The key developer in the growth of the data center colocation market is the increasing adoption of technology in small and medium enterprises that facilitates their growth and development. Small and medium enterprises or as known as SMEs, are growing in number and operations, making a huge economic impact. These SMEs are adopting data center colocation to outsource and save cost. Since these colocations are shared facilities, companies share the cost of power, data floor space, cooling, personnel, and others, reducing the cost of operations. Moreover, they reduce the cost of the requirement of data centers, providing benefits of bandwidth. Furthermore, data collocated centers provide higher protection and security from power failures and robbery with the adoption of data backs and high-security systems. They also provide a higher level of physical protection along with full control to the business over its equipment. Hence data centers are economical in terms of facilities and cost. SMEs with high financial constraints can opt for this alternative, instead of investing in public cloud or data centers.
Data Center Colocation is not suitable for business with a large quantum of expanding data.
It is observed that data center colocation is not suitable for business firms that require high expanded storage facilities due to fluctuating data and growing operations. And at times construction of new data centers is more cost convenient for such business, than to rent out in data colocation centers. This highly constrains the market for the data center colocation industry.
To install its networking equipment in third-party data centers, firms purchase cloud storage subscriptions with limited storage cloud space. If firms require, they can buy additional space by paying some cost. Troubles occur when the firm continuously has to buy additional storage, which increases the cost of the subscription. the total cost of rent subscription might become greater than the cost of operations of a data center, which drives away the market. Moreover, public cloud services also limit the market for data center colocation as they are similar and substitutable, especially for enterprises requiring less space.
The Asia Pacific region to hold a significant market during the forecasted period.
Based on geography, the market is segmented into North America, South America, Europe, the Middle East and Africa, and the Asia Pacific regions. The Asia Pacific region is anticipated to dominate the market during the forecasted period. The prime reason driving the growth in the region being mushrooming small and medium enterprises along with growing technology adoption.
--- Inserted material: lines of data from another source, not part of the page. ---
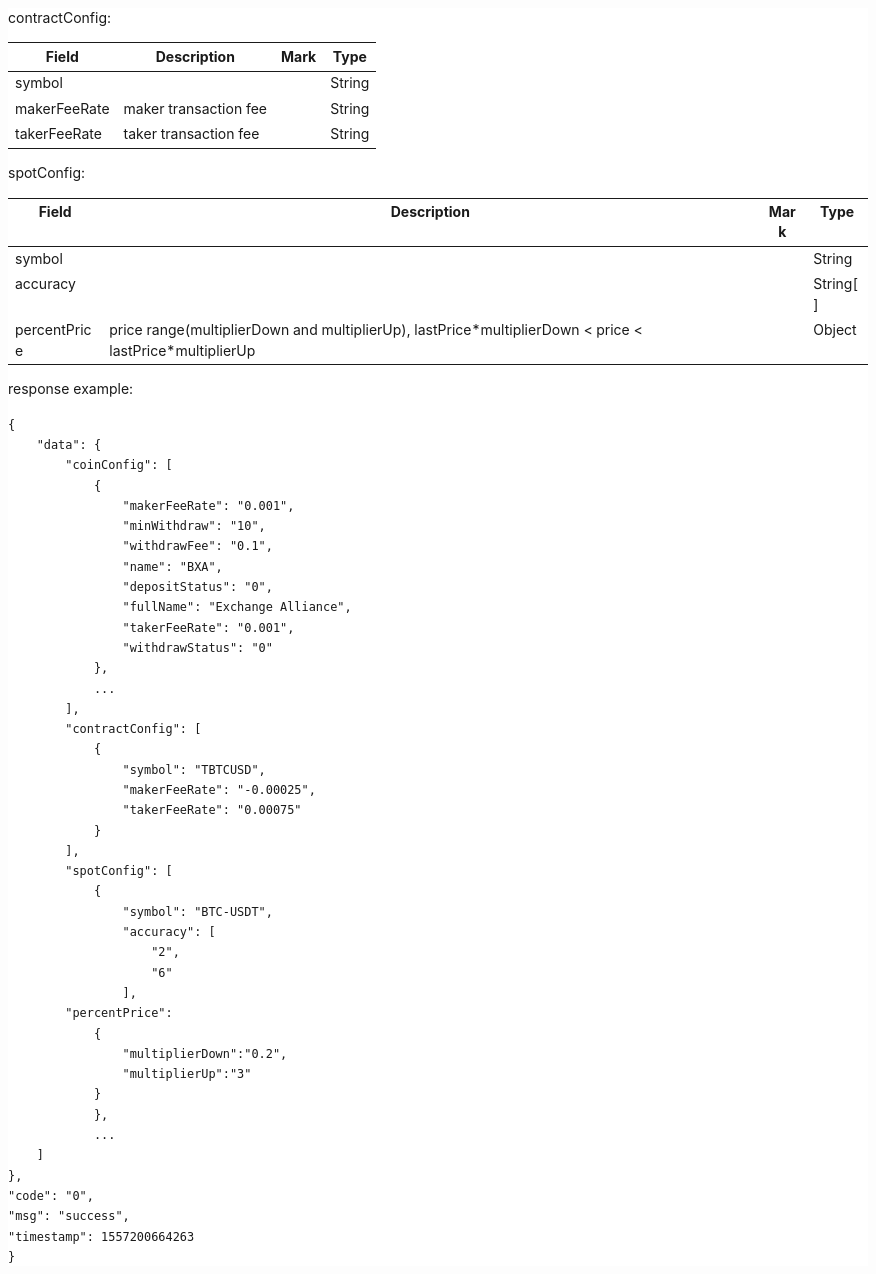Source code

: contractConfig: 

| Field        | Description           | Mark | Type   |
| ------------ | --------------------- | ---- | ------ |
| symbol       |                       |      | String |
| makerFeeRate | maker transaction fee |      | String |
| takerFeeRate | taker transaction fee |      | String |

spotConfig: 

| Field    | Description | Mark | Type     |
| -------- | ----------- | ---- | -------- |
| symbol   |             |      | String   |
| accuracy |             |      | String[] |
| percentPrice |     price range(multiplierDown and multiplierUp), lastPrice\*multiplierDown < price < lastPrice\*multiplierUp       |      | Object |

response example: 

```
{
    "data": {
        "coinConfig": [
            {
                "makerFeeRate": "0.001",
                "minWithdraw": "10",
                "withdrawFee": "0.1",
                "name": "BXA",
                "depositStatus": "0",
                "fullName": "Exchange Alliance",
                "takerFeeRate": "0.001",
                "withdrawStatus": "0"
            },
            ...
        ],
        "contractConfig": [
            {
                "symbol": "TBTCUSD",
                "makerFeeRate": "-0.00025",
                "takerFeeRate": "0.00075"
            }
        ],
        "spotConfig": [
            {
                "symbol": "BTC-USDT",
                "accuracy": [
                    "2",
                    "6"
                ],
		"percentPrice":
			{
				"multiplierDown":"0.2",
				"multiplierUp":"3"
			}
            },
            ...
    ]
},
"code": "0",
"msg": "success",
"timestamp": 1557200664263
}
```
COVID-19 Pandemic and Data Colocation industry.
The coronavirus pandemic had a positive impact on the data center colocation market. with the economic slowdown, companies intend to outsource the non-core operation to reduce financial constraints. The lockdown had severely affected businesses, financially impacting them. Hence, instead of installation of new data centers, which require high initial costs, businesses are looking for third-party service providers for cost-cutting. DuPont announced the acquisition of Immediate, a provider of cloud, colocation and management services operating in South Carolina, North Carolina, Indiana, and Ohio with 8 data centers in early 2021. The prime aim behind this agreement is to bring edge interconnection colocation and data centers into tier 2 and tier 3 markets.